Soon after his settlement at Tuckerton he became interested in and identified with the public affairs of the communities in which he lived. The township of Little Egg Harbor, in which the village of Tuckerton is located, was at that time a part of Burlington County. He became a member of the Burlington County Medical Society in 1854 and remained a member thereof until the time of his death. He was township superintendent of the public schools of Little Egg Harbor for eight years and until the law was passed abolishing town superintendents and creating county superintendents. Dr. Price was connected with educational matters in Tuckerton for over fifty years. During a greater portion of that time he was President of the Board of Education.
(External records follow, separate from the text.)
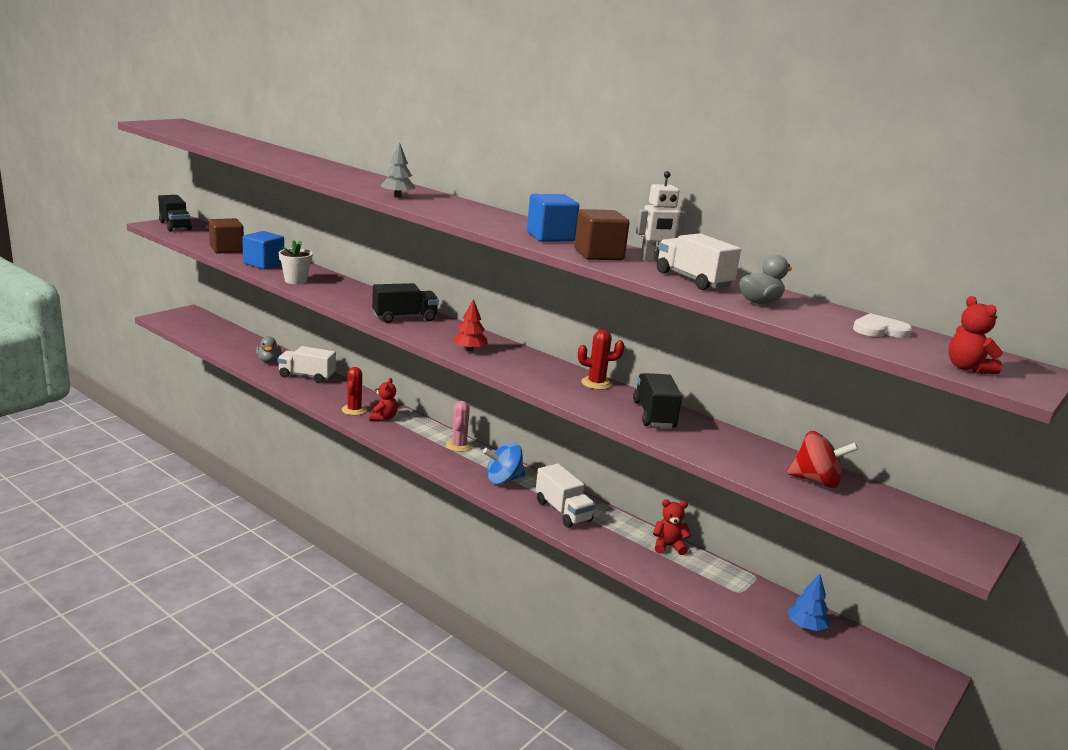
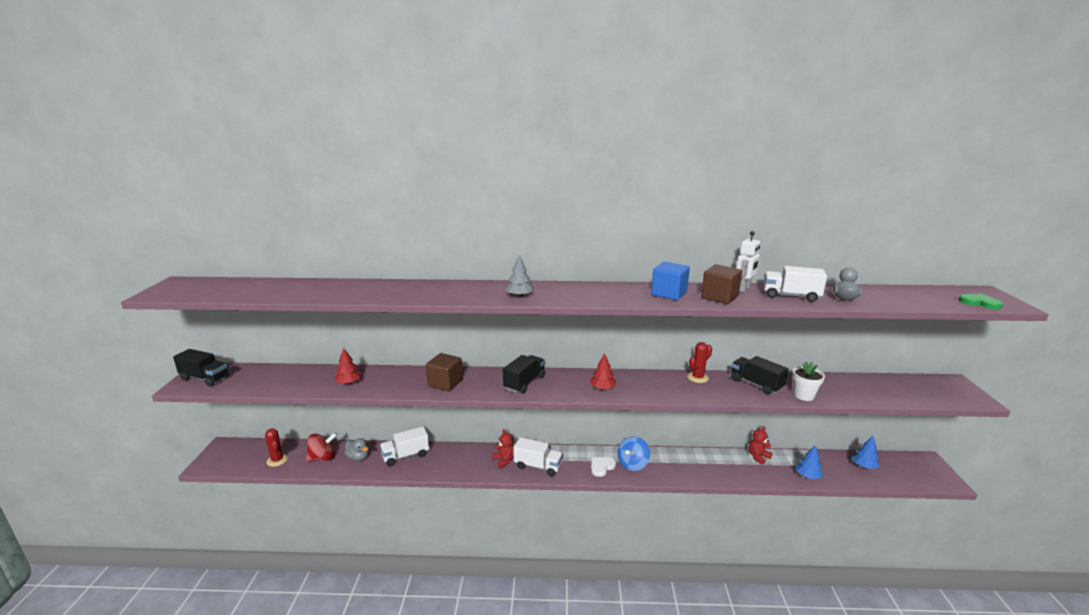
camera: 35 degrees left, 0 degrees up
brown cube [209,218,244,254] -> brown cube moved to [426,353,463,391]
blue cube [242,231,284,270] -> red tree [335,348,362,384]
white flower pot [279,240,313,284] -> white flower pot moved to [792,361,825,401]
red cactus [342,367,367,415] -> red cactus moved to [265,428,288,467]
pink cactus [446,401,472,452] -> none
white truck [536,464,595,528] -> white truck moved to [513,437,563,476]
red spinning top [787,431,858,488] -> red spinning top moved to [306,432,337,462]
white heart [853,313,912,338] -> white heart moved to [591,457,616,477]
red teddy bear [948,296,1003,374] -> green heart [958,293,1003,310]
none -> blue tree [796,445,823,479]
He was ever zealous for the best interests of educational matters and possessed a patriotic spirit of remarkable degree. He was a trustee of the South Jersey Institute, at Bridgeton, for nine years.

In 1865 he organized and conducted for fourteen years a union mission Sunday school in a destitute neighborhood near Tuckerton; was instrumental and active in organizing the first Baptist Church at West Creek, Ocean County, in 1876, of which he was chosen deacon, clerk and treasurer for fifteen years. In 1891 he was actively instrumental in organizing and constituting the Baptist Church of Tuckerton. of which he was a licentiate, deacon and clerk.

He was postmaster of Tuckerton during the Lincoln and Johnson administrations; was elected to the New Jersey Legislature in 1868. During this service he obtained a charter to build a railroad from Tuckerton to Egg Harbor City, and a supplement to a charter to build a railroad from Manchester to Tuckerton. The latter road, now the Tuckerton Railroad, was built in 1871, of which he was elected a director and secretary, remaining in that capacity until his death. He was a director of the National Bank of Medford, N. J., for thirty-five years.

He was also a trustee of the New Reform School for Boys at Jamesburg for three years; president of the Board of Trustees of the Camden Baptist Association, president of the Board of Education of Little Egg Harbor, physician and secretary of the Board of Health, director and secretary of the Beach Haven Land Association, life member of the 'New Jersey Historical Society and president of the Board of Trustees of Tuckerton Library Association.

For seventeen years he held the office of United States Marine Hospital surgeon at the port of Tuckerton and until the office was abolished by the government, March, 1896. During this time he examined annually about one hundred and fifty life-saving men before they entered on their duties. He has contributed from time to time articles to the press, both in prose and verse, and has delivered many public addresses and lectures.

In 1877 he wrote the descriptive and historical portions of the New Jersey Coast Atlas, published by Woolman & Rose, covering the first sixty-eight pages of. that work. He was the author "of the popular "Ode to Cape May." which has been sung in old families of Cape May for years, and which is published in full on the first pages of Lewis T. Stevens' "History of Cape May County."

Tuckerton and its progress was ever dear to him, and that town and other towns where his influence has been felt are better to-day from the life and example of this honored arid beloved Christian gentleman.

The funeral services were held April 30. in the First Baptist Church, conducted by Rev. H. P. Crego, the pastor, assisted by Rev. James Burns, pastor of the First M. E. Church, who was a personal friend of the doctor. The interment was made at Cold Spring Presbyterian Church cemetery.

Wow, what an interesting life he led! I hope that you enjoyed learning about this fascinating man as much as I have.